On average, slaughter weights have been 1,360 pounds, but Bevers said there are reports of slaughter weights in the 1,700-pound range.
Dr. Ron Gill, Texas A&M AgriLife Extension Service beef cattle specialist and associate department head for animal science at Texas A&M University, discusses chute side manners during the Rebuilding the Beef Herd program at Camp Cooley Ranch in Franklin. (Texas A&M AgriLife Extension photo by Blair Fannin)
“As a result, beef tonnage is going up with these heavier weights,” Bevers said. “We’ve got about two more weeks of these big cattle. In the long term, we will likely see things ratcheting lower.”
The calf market has reacted with lower prices. Bevers said 450-pound calves that were selling for $1,250 earlier this year are now bringing $1,000.
Bevers said fed cattle could get back to the $1.45 a pound range, but not eclipse $1.60.
“What drives these prices is how much beef production we have in this country along with how much the consumer is willing to purchase,” he said.
Dr. Ron Gill, Texas A&M AgriLife Extension Service beef cattle specialist and associate department head for animal science at Texas A&M University, demonstrates how to disassemble the barrel of a pistol grip syringe during his chute-side manners demonstration. (Texas A&M AgriLife Extension Service photo by Blair Fannin)
Recent U.S. Department of Agriculture reports suggest cattle herd rebuilding is underway. By 2016, Bevers said it is projected there will be approximately 31 million head of beef cows.
“Overall, you should prepare for lower prices,” Bevers said.

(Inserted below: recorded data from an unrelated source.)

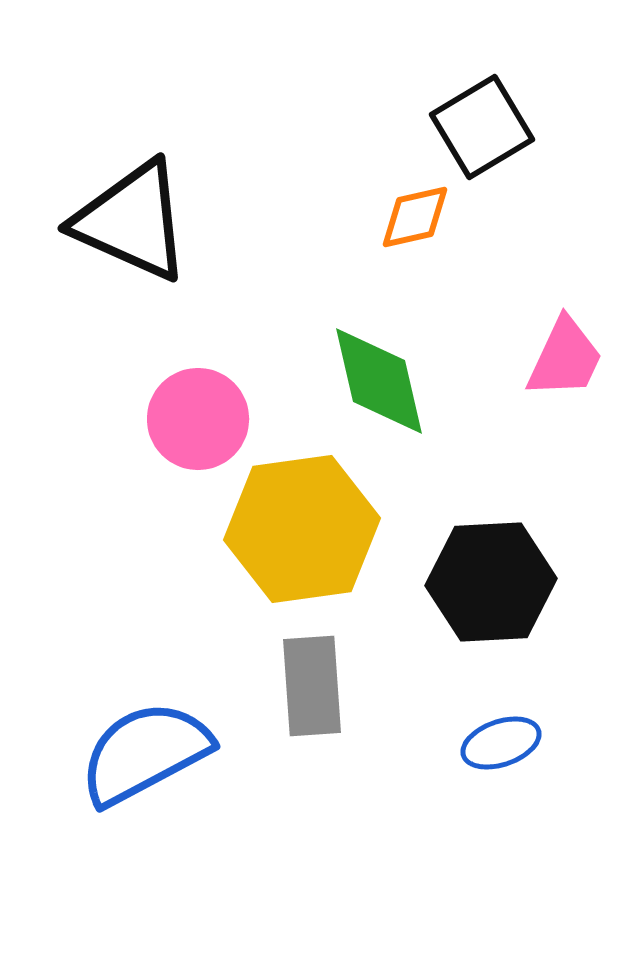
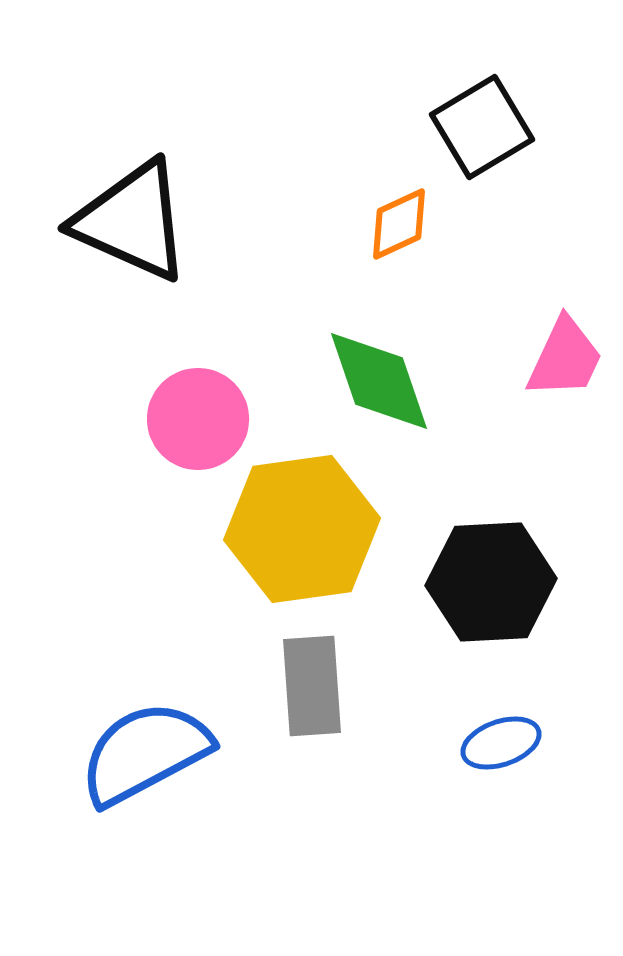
orange diamond: moved 16 px left, 7 px down; rotated 12 degrees counterclockwise
green diamond: rotated 6 degrees counterclockwise
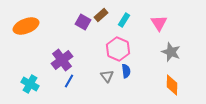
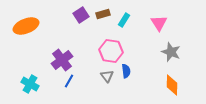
brown rectangle: moved 2 px right, 1 px up; rotated 24 degrees clockwise
purple square: moved 2 px left, 7 px up; rotated 28 degrees clockwise
pink hexagon: moved 7 px left, 2 px down; rotated 15 degrees counterclockwise
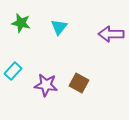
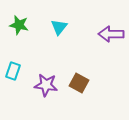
green star: moved 2 px left, 2 px down
cyan rectangle: rotated 24 degrees counterclockwise
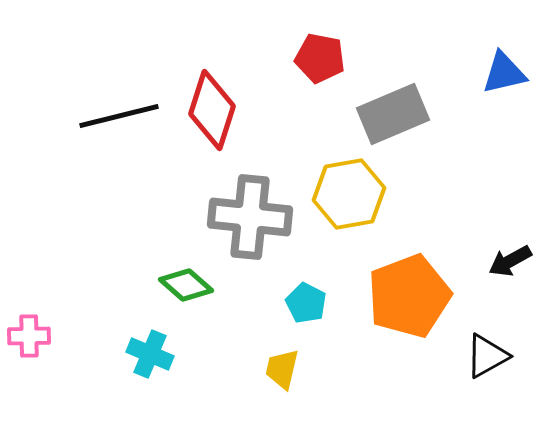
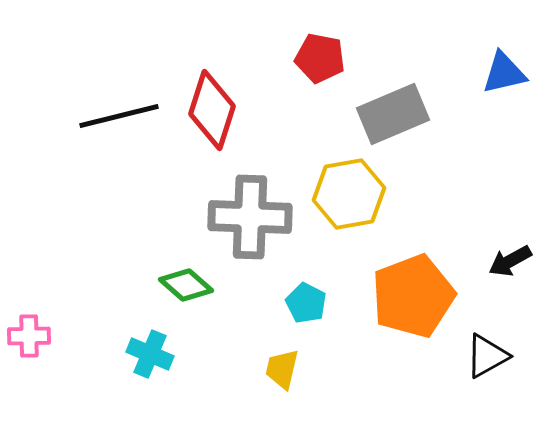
gray cross: rotated 4 degrees counterclockwise
orange pentagon: moved 4 px right
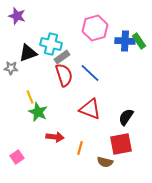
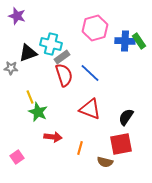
red arrow: moved 2 px left
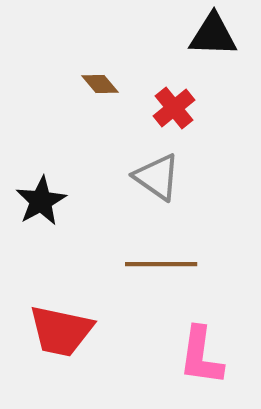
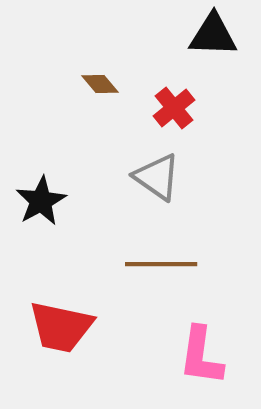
red trapezoid: moved 4 px up
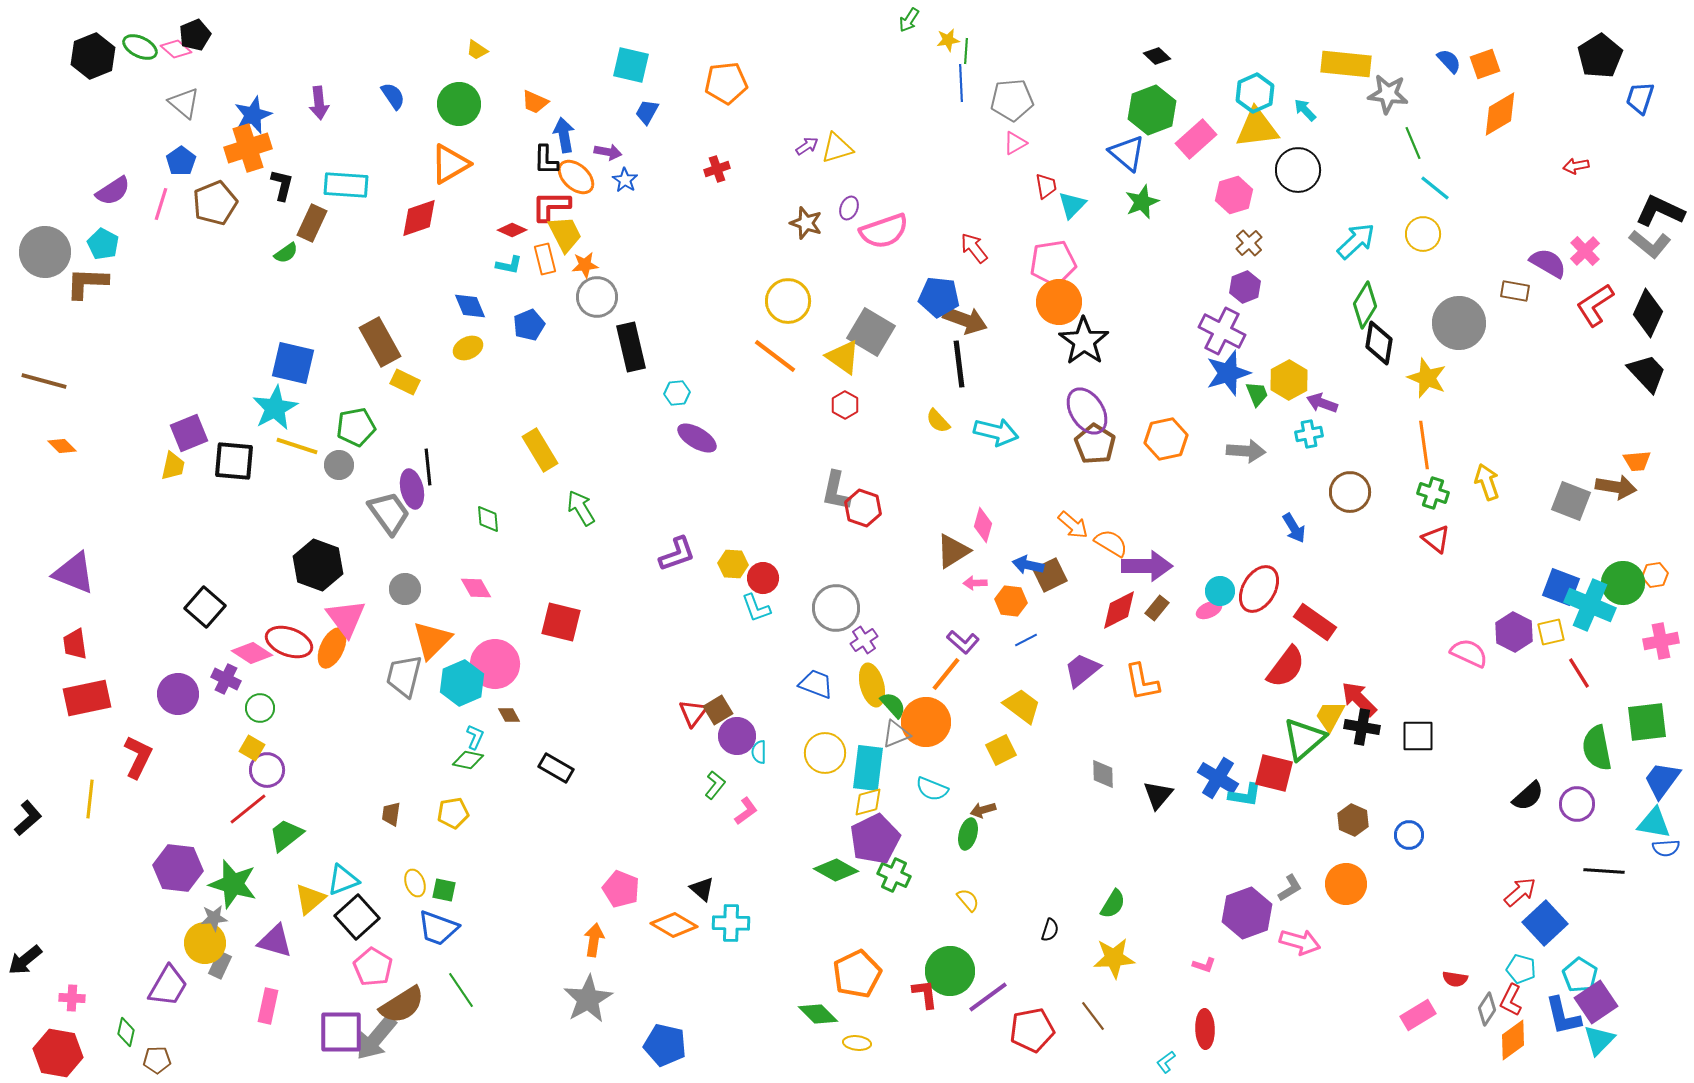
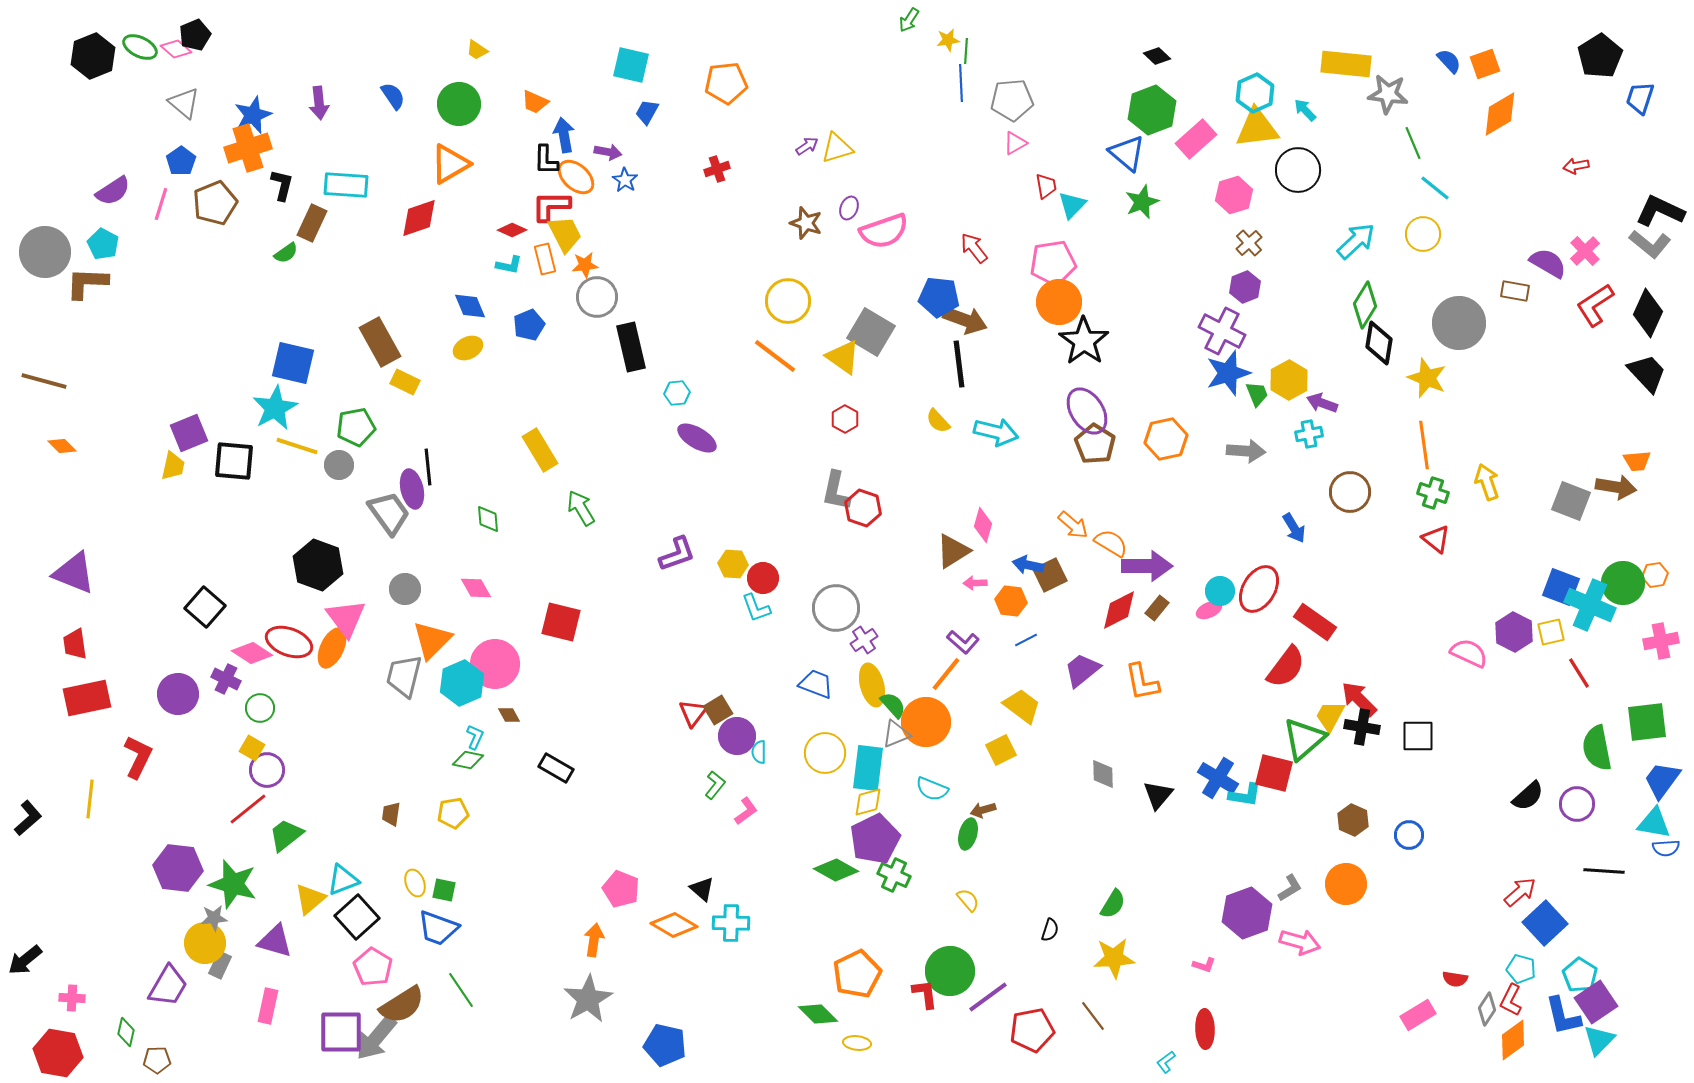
red hexagon at (845, 405): moved 14 px down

Boxed beef prices that were $265 in May are now $215 as a result of heavier weight fed cattle hitting the market and increasing tonnage, he said.
Dr. Rick Machen, Texas A&M AgriLife Extension Service livestock specialist, Uvalde, discusses how to use hay sampling with a probe to determine crude protein percentages. (Texas A&M AgriLife Extension Service photo by Blair Fannin)
“It’s not just an increase in the numbers of cattle being slaughtered, but also because of the heavier weights,” he said.
Low gasoline prices have helped consumers continue to make beef purchases despite record-high retail prices, he said. Six months ago, ground beef prices were $5.50-$6 a pound.
“Energy prices have helped prevent consumers from turning away from beef,” Bevers said. “Cheaper gasoline has really helped with this high-priced beef environment.”